Over the weekend I had to skip my daily writing prompts for the first time since I started them weeks ago. On Monday I thought I would sit down and write all three of them at once (Sat, Sun, Mon), ten minutes apiece. But the first prompt proved to be my grandparents and once I started I kept at it for half an hour, wiping my eyes as I wrote.

My grandpa and grandkids in 2001

Gong-Gong and grandkids in 2001

I always envied the kids with close, loving relationships with all their grandparents. Of my four grandparents I’ve only met the one, my mother’s father. His wife, my maternal grandmother, passed in somewhat questionable circumstances during the Cultural Revolution in Shanghai; her absence has colored my childhood and more particularly my adulthood, and is almost certainly responsible for the way my mother (s)mothers her three daughters.
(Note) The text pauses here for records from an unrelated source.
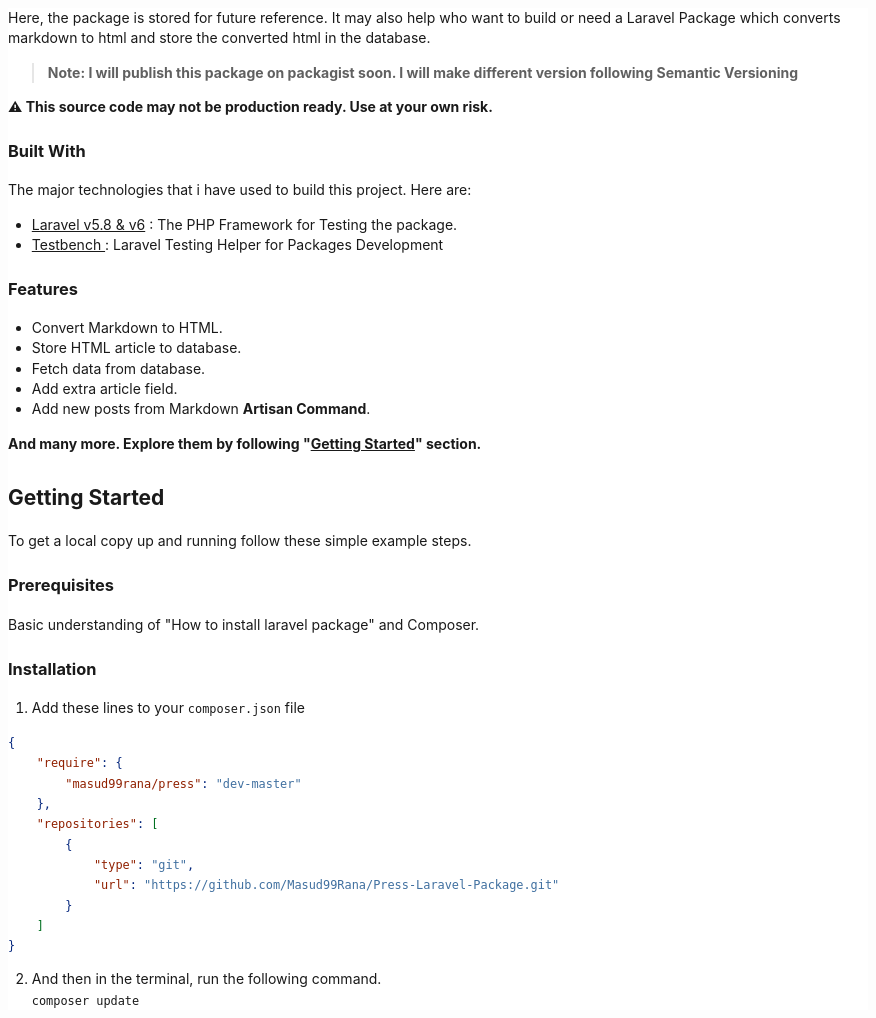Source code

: Here, the package is stored for future reference. It may also help who want to build or need a Laravel Package which converts markdown to html and store the converted html in the database.

> **Note: I will publish this package on packagist soon. I will make different version following Semantic Versioning**

<b> :warning: This source code may not be production ready. Use at your own risk.</b>

### Built With
The major technologies that i have used to build this project.
Here are:
* [Laravel v5.8 & v6](https://laravel.com) : The PHP Framework for Testing the package.
* [Testbench ](https://github.com/orchestral/testbench) : Laravel Testing Helper for Packages Development


### Features

* Convert Markdown to HTML.
* Store HTML article to database.
* Fetch data from database.
* Add extra article field.
* Add new posts from Markdown **Artisan Command**.

**And many more. Explore them by following "[Getting Started](#getting-started)" section.**




## Getting Started

To get a local copy up and running follow these simple example steps.

### Prerequisites

Basic understanding of "How to install laravel package" and Composer.

### Installation

1. Add these lines to your `composer.json` file </br>
```json
{
    "require": {
        "masud99rana/press": "dev-master"
    },
    "repositories": [
        {
            "type": "git",
            "url": "https://github.com/Masud99Rana/Press-Laravel-Package.git"
        }
    ]
}
```
2. And then in the terminal, run the following command.</br>
`composer update`
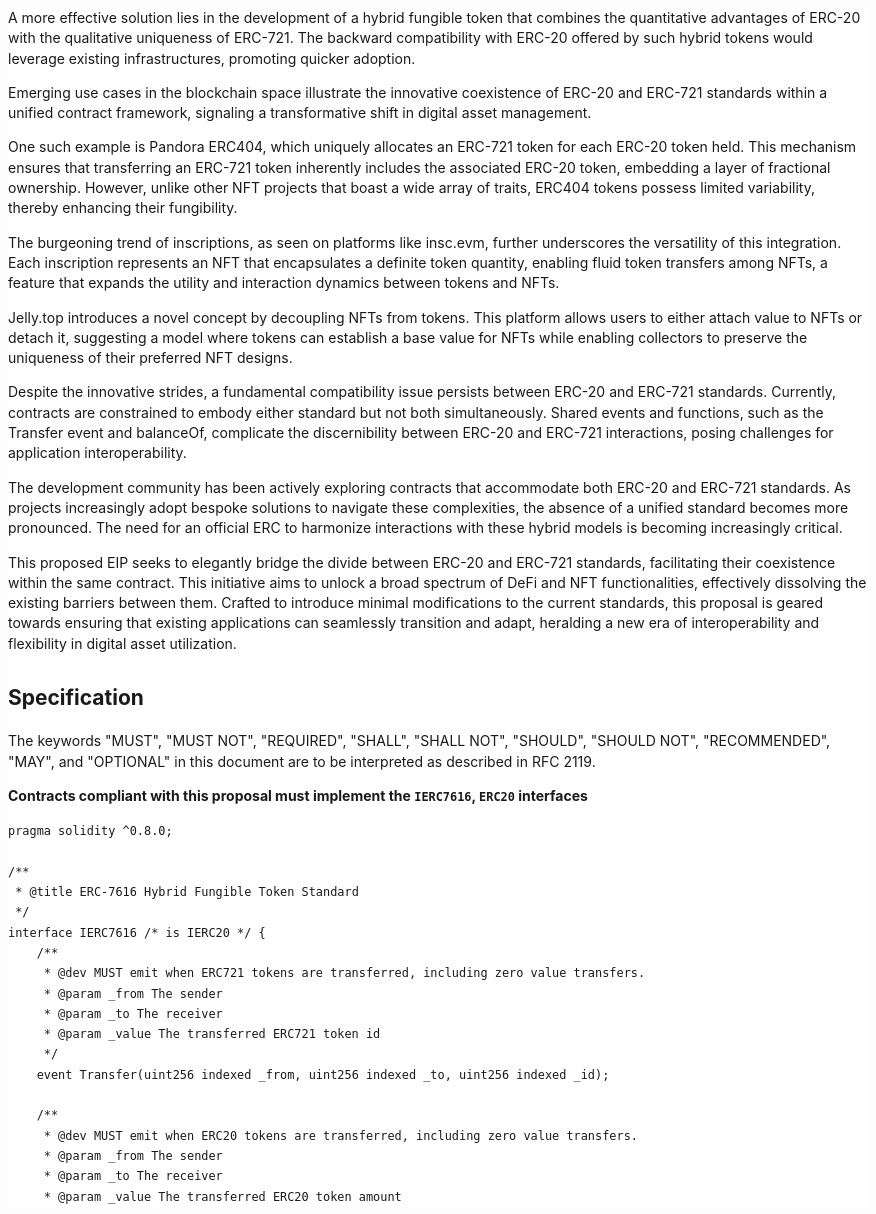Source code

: A more effective solution lies in the development of a hybrid fungible token that combines the quantitative advantages of ERC-20 with the qualitative uniqueness of ERC-721. The backward compatibility with ERC-20 offered by such hybrid tokens would leverage existing infrastructures, promoting quicker adoption.

Emerging use cases in the blockchain space illustrate the innovative coexistence of ERC-20 and ERC-721 standards within a unified contract framework, signaling a transformative shift in digital asset management.

One such example is Pandora ERC404, which uniquely allocates an ERC-721 token for each ERC-20 token held. This mechanism ensures that transferring an ERC-721 token inherently includes the associated ERC-20 token, embedding a layer of fractional ownership. However, unlike other NFT projects that boast a wide array of traits, ERC404 tokens possess limited variability, thereby enhancing their fungibility.

The burgeoning trend of inscriptions, as seen on platforms like insc.evm, further underscores the versatility of this integration. Each inscription represents an NFT that encapsulates a definite token quantity, enabling fluid token transfers among NFTs, a feature that expands the utility and interaction dynamics between tokens and NFTs.

Jelly.top introduces a novel concept by decoupling NFTs from tokens. This platform allows users to either attach value to NFTs or detach it, suggesting a model where tokens can establish a base value for NFTs while enabling collectors to preserve the uniqueness of their preferred NFT designs.

Despite the innovative strides, a fundamental compatibility issue persists between ERC-20 and ERC-721 standards. Currently, contracts are constrained to embody either standard but not both simultaneously. Shared events and functions, such as the Transfer event and balanceOf, complicate the discernibility between ERC-20 and ERC-721 interactions, posing challenges for application interoperability.

The development community has been actively exploring contracts that accommodate both ERC-20 and ERC-721 standards. As projects increasingly adopt bespoke solutions to navigate these complexities, the absence of a unified standard becomes more pronounced. The need for an official ERC to harmonize interactions with these hybrid models is becoming increasingly critical.

This proposed EIP seeks to elegantly bridge the divide between ERC-20 and ERC-721 standards, facilitating their coexistence within the same contract. This initiative aims to unlock a broad spectrum of DeFi and NFT functionalities, effectively dissolving the existing barriers between them. Crafted to introduce minimal modifications to the current standards, this proposal is geared towards ensuring that existing applications can seamlessly transition and adapt, heralding a new era of interoperability and flexibility in digital asset utilization.

## Specification

The keywords "MUST", "MUST NOT", "REQUIRED", "SHALL", "SHALL NOT", "SHOULD", "SHOULD NOT", "RECOMMENDED", "MAY", and "OPTIONAL" in this document are to be interpreted as described in RFC 2119.

**Contracts compliant with this proposal must implement the `IERC7616`, `ERC20` interfaces**

```solidity
pragma solidity ^0.8.0;

/**
 * @title ERC-7616 Hybrid Fungible Token Standard
 */
interface IERC7616 /* is IERC20 */ {
    /**
     * @dev MUST emit when ERC721 tokens are transferred, including zero value transfers.
     * @param _from The sender
     * @param _to The receiver
     * @param _value The transferred ERC721 token id
     */
    event Transfer(uint256 indexed _from, uint256 indexed _to, uint256 indexed _id);

    /**
     * @dev MUST emit when ERC20 tokens are transferred, including zero value transfers.
     * @param _from The sender
     * @param _to The receiver
     * @param _value The transferred ERC20 token amount
```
My dad’s parents are less known to me. His father passed at age 63, also during (or perhaps slightly after) the Cultural Revolution, of liver disease. My dad believes the illness was brought on by his father’s “revolutionary” assignment to hard labor and insect-infested living quarters. My father’s mother passed at age 78, shortly after I was born, also in China, also of illness (I believe a respiratory disease).

When I was a child I took consolation from the fact that though we couldn’t say “over the river and through the woods to Grandfather’s house we go,” we did go over the hills and through a forest of wind turbines to visit Gong-Gong in Sacramento. Whatever else I lacked of the American ideal in my second-generation childhood, I did have a grandpa, and he was cool and generous and well-to-do. He gave us crisp $20 bills in red envelopes on every conceivable occasion, from Chinese New Year to Christmas to our birthdays to his birthday. Similarly, on Christmas and our birthdays and for special piano recitals, he paid for beautiful party dresses my mother took us to purchase at Macy’s or Nordstrom. When my parents decided we should have a baby grand piano instead of the old upright, he paid for that too. I spent all of my youth thinking of him as wealthy, and only learned very recently that he was in his 60s when he returned to the US in 1979, and built his medical practice from the ground up after that.
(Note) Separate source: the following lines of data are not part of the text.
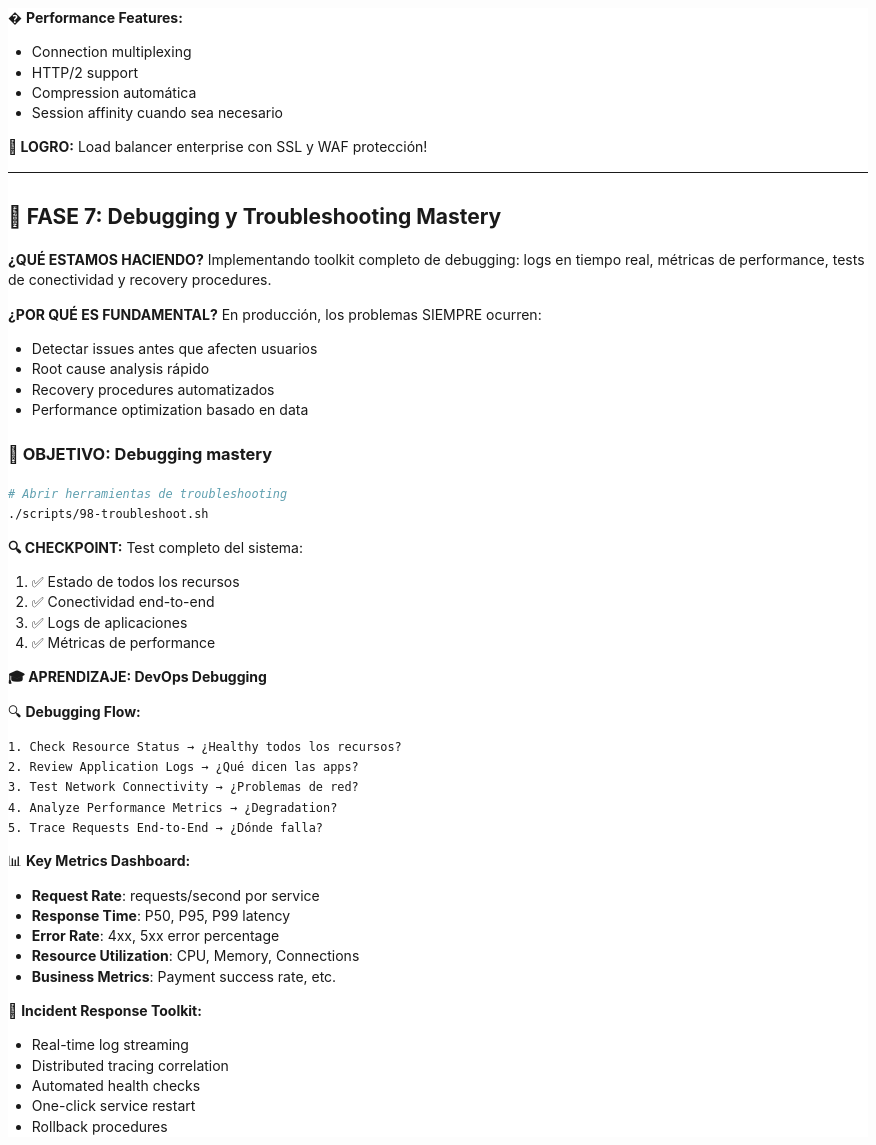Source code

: � **Performance Features:**
- Connection multiplexing
- HTTP/2 support
- Compression automática
- Session affinity cuando sea necesario

**🎉 LOGRO:** Load balancer enterprise con SSL y WAF protección!

---

## 🔧 FASE 7: Debugging y Troubleshooting Mastery

**¿QUÉ ESTAMOS HACIENDO?**
Implementando toolkit completo de debugging: logs en tiempo real, métricas de performance, tests de conectividad y recovery procedures.

**¿POR QUÉ ES FUNDAMENTAL?**
En producción, los problemas SIEMPRE ocurren:
- Detectar issues antes que afecten usuarios
- Root cause analysis rápido
- Recovery procedures automatizados
- Performance optimization basado en data

### 🎯 **OBJETIVO:** Debugging mastery

```bash
# Abrir herramientas de troubleshooting
./scripts/98-troubleshoot.sh
```

**🔍 CHECKPOINT:** Test completo del sistema:
1. ✅ Estado de todos los recursos
2. ✅ Conectividad end-to-end  
3. ✅ Logs de aplicaciones
4. ✅ Métricas de performance

**🎓 APRENDIZAJE: DevOps Debugging**

🔍 **Debugging Flow:**
```
1. Check Resource Status → ¿Healthy todos los recursos?
2. Review Application Logs → ¿Qué dicen las apps?
3. Test Network Connectivity → ¿Problemas de red?
4. Analyze Performance Metrics → ¿Degradation?
5. Trace Requests End-to-End → ¿Dónde falla?
```

📊 **Key Metrics Dashboard:**
- **Request Rate**: requests/second por service
- **Response Time**: P50, P95, P99 latency
- **Error Rate**: 4xx, 5xx error percentage  
- **Resource Utilization**: CPU, Memory, Connections
- **Business Metrics**: Payment success rate, etc.

🚨 **Incident Response Toolkit:**
- Real-time log streaming
- Distributed tracing correlation
- Automated health checks
- One-click service restart
- Rollback procedures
Now Gong-Gong spends most of his time in a wheelchair in the Woodlands nursing home in Los Gatos, doped on Lexapro. His children would never have allowed him to be medicated, except that after Gong-Gong lashed out at a fellow resident in a bout of irritability, the nursing home managers decided he “posed a threat to himself and to others” and insisted that it was medication or expulsion. The fact that no one was hurt, and that the two parties involved forgot the incident and were agreeable again right after it happened, was of no import. Even before the Lexapro, it was clear Gong-Gong’s mind inhabited a hazy land between awareness and confusion. Most of the time he doesn’t follow what’s going on, but I know all the pieces are still there — he just can’t put them all together fast enough or consistently enough to function without help. He knows faces and names, but not together; but when I catch his eye, he still gives me the smile of someone who’s known me since before I was born. About a week ago my mother sent me an email saying she’d caught him sitting in his room staring at the wall, where she’d hung the pictures and cards I made. When she asked him what he was doing, he replied, “Lisa paints very well.”
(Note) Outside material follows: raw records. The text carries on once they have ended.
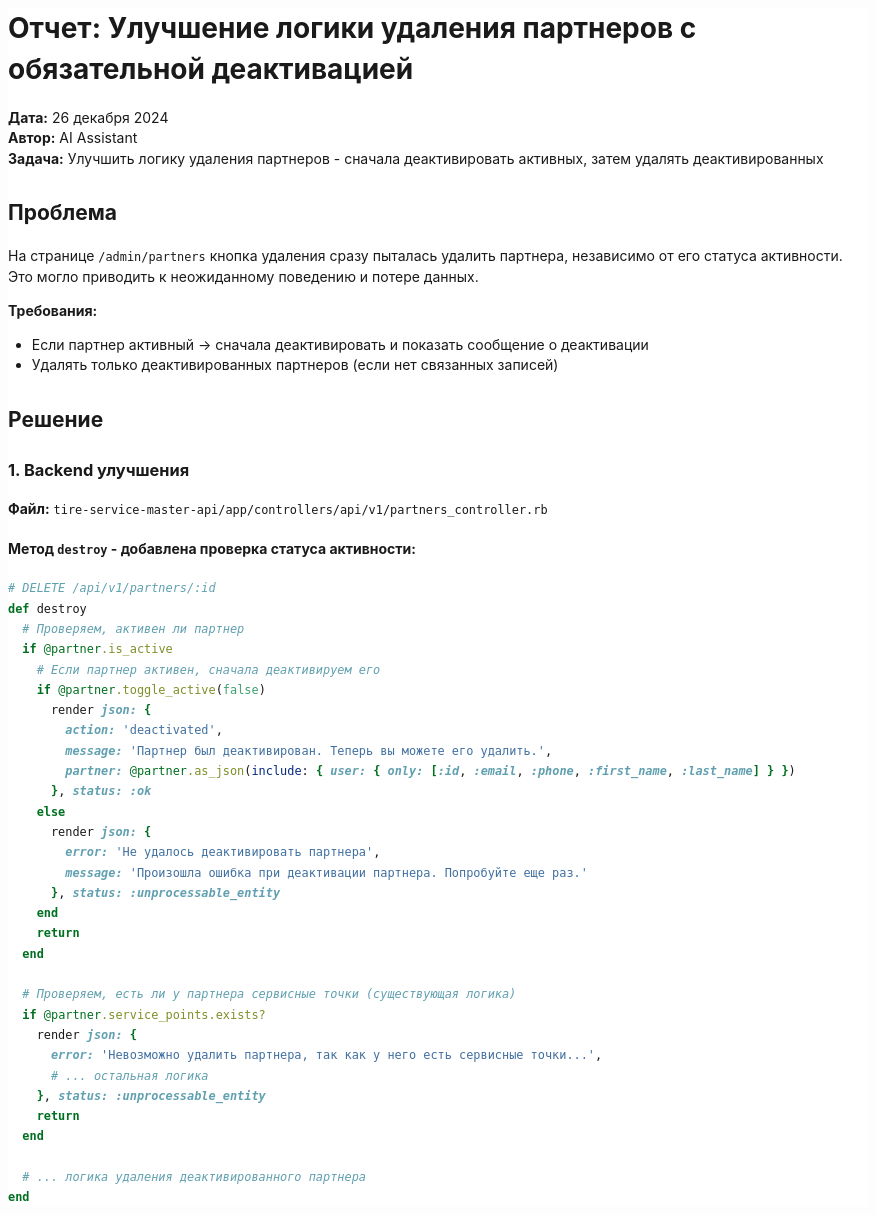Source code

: # Отчет: Улучшение логики удаления партнеров с обязательной деактивацией

**Дата:** 26 декабря 2024  
**Автор:** AI Assistant  
**Задача:** Улучшить логику удаления партнеров - сначала деактивировать активных, затем удалять деактивированных

## Проблема

На странице `/admin/partners` кнопка удаления сразу пыталась удалить партнера, независимо от его статуса активности. Это могло приводить к неожиданному поведению и потере данных.

**Требования:**
- Если партнер активный → сначала деактивировать и показать сообщение о деактивации
- Удалять только деактивированных партнеров (если нет связанных записей)

## Решение

### 1. Backend улучшения

**Файл:** `tire-service-master-api/app/controllers/api/v1/partners_controller.rb`

#### Метод `destroy` - добавлена проверка статуса активности:

```ruby
# DELETE /api/v1/partners/:id
def destroy
  # Проверяем, активен ли партнер
  if @partner.is_active
    # Если партнер активен, сначала деактивируем его
    if @partner.toggle_active(false)
      render json: {
        action: 'deactivated',
        message: 'Партнер был деактивирован. Теперь вы можете его удалить.',
        partner: @partner.as_json(include: { user: { only: [:id, :email, :phone, :first_name, :last_name] } })
      }, status: :ok
    else
      render json: { 
        error: 'Не удалось деактивировать партнера',
        message: 'Произошла ошибка при деактивации партнера. Попробуйте еще раз.'
      }, status: :unprocessable_entity
    end
    return
  end

  # Проверяем, есть ли у партнера сервисные точки (существующая логика)
  if @partner.service_points.exists?
    render json: { 
      error: 'Невозможно удалить партнера, так как у него есть сервисные точки...',
      # ... остальная логика
    }, status: :unprocessable_entity
    return
  end
  
  # ... логика удаления деактивированного партнера
end
```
I know the small guilt I feel for visiting him so infrequently pales in comparison to the torment my mother, aunt, and uncles must experience daily for not taking him into their homes the way Chinese tradition dictates. Instead, they spend hours with him every day; in the case of my mother, the only close-by child who is not employed, she spends nearly all her time there, tending to his needs, talking to him, and badgering the more careless nurses. For the past year or more, every time I’ve talked to her, she has repeated the same stories and musings about the people and things she encounters in the nursing home — Gong-Gong’s confinement there has become her life as well as his. What she and her siblings see there has them talking regularly about their own future, a future that will not be comforted by Gong-Gong’s ample savings or the filial devotion of his children. My parents’ old age holds only the dubious promises of bank accounts depleted by three daughters’ college educations, the sporadic attentions of these same children who feel distant even now in their twenties and thirties, and the solitary miseries of the neglected elderly.